- Directive 1:
Copy the records that classify a living thing from kingdom to common name word for word, leaving out the pictures.

- Passage provided:
South Africa’s inflation rate declined to a two-month low, according to data released by Statistics South Africa.

Consumer prices rose by 5.3% year-on-year, down from 5.6% in February. While this decline may initially suggest a positive trend, analysts caution against premature optimism due to various economic factors at play.

The weakening of the South African rand against the dollar, coupled with drought conditions affecting staple crops like white corn and geopolitical tensions in the Middle East leading to rising oil prices, poses significant challenges.

These factors are expected to keep inflation relatively high and stubborn in the coming months, making policymakers hesitant to adjust borrowing costs.

Lesetja Kganyago, Governor of the South African Reserve Bank, reiterated the bank’s cautious stance on inflation pressures.

Despite the recent easing, inflation has consistently remained above the midpoint of the central bank’s target range of 3-6% since May 2021. Consequently, the bank has maintained the benchmark interest rate at 8.25% for nearly a year, aiming to anchor inflation expectations.

- Directive 2:
Swap "analysts" for "economists" and write out the inflation article, starting at "Consumer prices rose" and ending at "poses significant challenges.".

- Data lines:
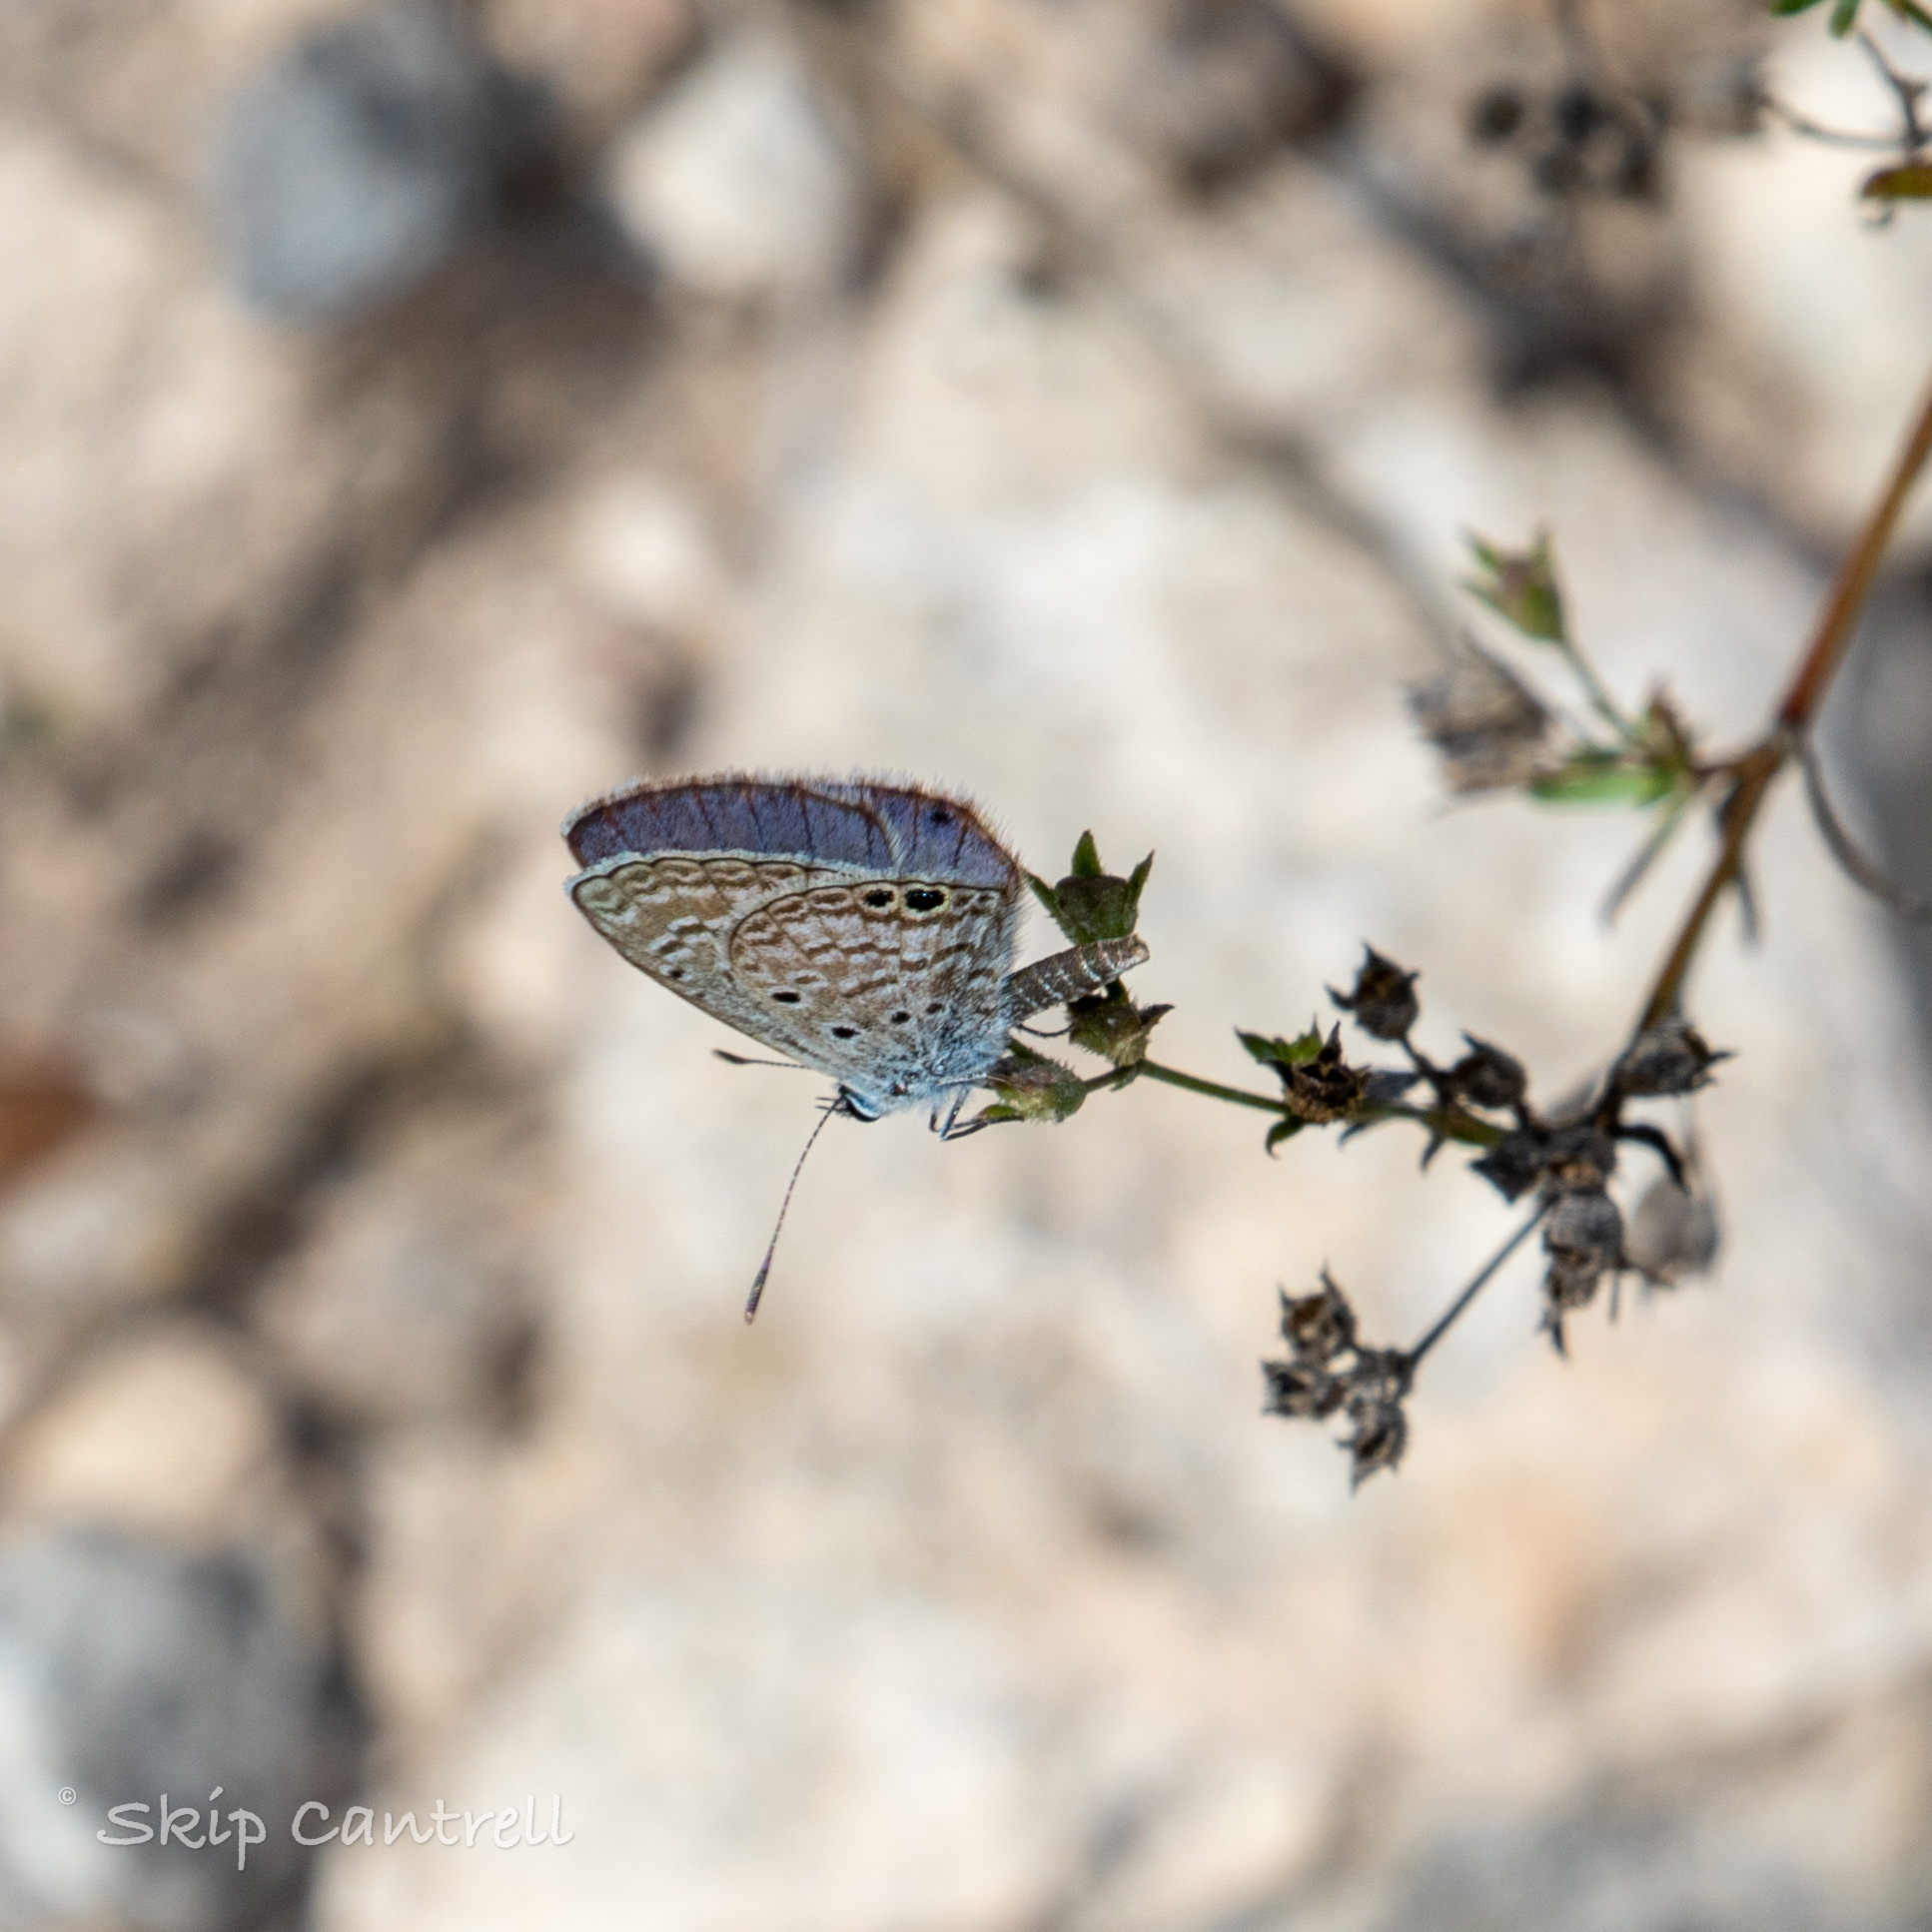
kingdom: Animalia
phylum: Arthropoda
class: Insecta
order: Lepidoptera
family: Lycaenidae
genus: Hemiargus
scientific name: Hemiargus ceraunus
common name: Ceraunus blue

- Exercise response 1:
kingdom: Animalia
phylum: Arthropoda
class: Insecta
order: Lepidoptera
family: Lycaenidae
genus: Hemiargus
scientific name: Hemiargus ceraunus
common name: Ceraunus blue

- Exercise response 2:
Consumer prices rose by 5.3% year-on-year, down from 5.6% in February. While this decline may initially suggest a positive trend, economists caution against premature optimism due to various economic factors at play.

The weakening of the South African rand against the dollar, coupled with drought conditions affecting staple crops like white corn and geopolitical tensions in the Middle East leading to rising oil prices, poses significant challenges.